Klachttermijn ex artikel 7:23 BW
5.4
Tussen partijen staat ter discussie de vraag of [eiseres] [gedaagde] binnen bekwame tijd in kennis heeft gesteld dat de hond niet aan de overeenkomst beantwoordt.
5.5
Artikel 7:23 lid 1 BW bepaalt dat de koper er geen beroep meer op kan doen dat hetgeen dat is afgeleverd niet aan de overeenkomst beantwoordt, indien zij de verkoper daarvan niet binnen bekwame tijd nadat zij dit heeft ontdekt of redelijkerwijs had behoren te ontdekken, kennis heeft gegeven. Bij een consumentenkoop moet de kennisgeving binnen bekwame tijd na de ontdekking geschieden, waarbij een kennisgeving binnen een termijn van twee maanden na de ontdekking tijdig is.
5.6
[gedaagde] heeft aangevoerd dat [eiseres] op 31 augustus 2015 bekend had kunnen zijn met het feit dat de sterilisatieoperatie niet juist was verricht, omdat de hond op die datum tekenen van loopsheid vertoonde. Doordat [eiseres] [gedaagde] hiervan pas op 12 november 2018 in kennis heeft gesteld, heeft zij de klachttermijn zoals bedoeld in artikel 7:23 BW laten verlopen, aldus [gedaagde] . [eiseres] heeft betwist dat zij op dat moment ervan op de hoogte was dat de sterilisatieoperatie niet goed was uitgevoerd.
5.7
Nu het in de onderhavige procedure een consumentenkoop betreft, vangt, anders dan [gedaagde] heeft betoogd, de klachttermijn niet aan op het moment dat [eiseres] bekend had kunnen zijn met het feit dat de sterilisatieoperatie niet goed is uitgevoerd, maar het moment waarop zij dit daadwerkelijk heeft ontdekt.
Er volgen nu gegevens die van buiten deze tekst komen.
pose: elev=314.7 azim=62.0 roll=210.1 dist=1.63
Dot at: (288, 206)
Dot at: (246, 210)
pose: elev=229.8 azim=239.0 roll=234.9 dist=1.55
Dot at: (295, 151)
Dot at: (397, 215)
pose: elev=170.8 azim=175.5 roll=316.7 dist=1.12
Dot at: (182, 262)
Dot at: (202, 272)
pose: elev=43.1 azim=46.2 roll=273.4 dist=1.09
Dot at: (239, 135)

Uit de stukken en uit hetgeen ter zitting is verklaard blijkt dat uit het echografisch onderzoek op 9 mei 2018 is gebleken dat er restovaria in de buik van de hond aanwezig waren en de sterilisatieoperatie dus niet goed is uitgevoerd. Dit betekent dat [eiseres] in ieder geval op 9 mei 2018 tot de ontdekking is gekomen dat de hond niet aan de overeenkomst beantwoordt en vanaf dat moment de klachttermijn is gaan lopen. Echter, pas bij brief van 12 november 2018, en daarmee dus bijna zes maanden na de ontdekking, heeft [eiseres] [gedaagde] hiervan in kennis gesteld. Niet gebleken is dat [eiseres] eerder pogingen heeft gedaan om [gedaagde] op de hoogte te brengen. Dat het bloedbeeld van de hond eerst beter moest worden voordat zij geopereerd kon worden en zij uiteindelijk pas in november 2018 is geopereerd, is geen goede grond om te wachten met een kennisgeving richting [gedaagde] . [eiseres] heeft overigens ook geen feiten of omstandigheden gesteld die een dusdanig lange termijn rechtvaardigen. Nu [eiseres] niet binnen bekwame tijd als bedoeld in artikel 7:23 lid 1 BW bij [gedaagde] heeft geklaagd dat de hond niet aan de overeenkomst beantwoordde, komt haar geen beroep op non-conformiteit toe.
5.8
Het voorgaande leidt tot de conclusie dat de vorderingen van [eiseres] om [gedaagde] te veroordelen tot het betalen van de door [gedaagde] geleden schade en de daaraan verbonden overige vorderingen zullen worden afgewezen.
5.9
Gezien het voorgaande ontbreekt een grond voor vergoeding van de gestelde immateriële schadevergoeding wegens dierenleed, nog daargelaten dat artikel 6:106 BW geen betrekking heeft op immateriële schade geleden door dieren, en evenmin kan dienen ter compensatie van het verdriet bij [eiseres] door het aanschouwen van het (gestelde) dierenleed.
5.1
Hetgeen partijen verder nog hebben aangevoerd behoeft gelet op het voorgaande geen bespreking meer zodat daar aan voorbij gegaan wordt.
Proceskosten
5.11
[eiseres] wordt als de in het ongelijk gestelde partij in de proceskosten veroordeeld.

6.De beslissing

De kantonrechter:
wijst de vordering af;
veroordeelt [eiseres] in de proceskosten, tot aan deze uitspraak aan de zijde van [gedaagde] vastgesteld op € 360,00 aan salaris voor de gemachtigde;
verklaart dit vonnis voor wat betreft de proceskostenveroordeling uitvoerbaar bij voorraad.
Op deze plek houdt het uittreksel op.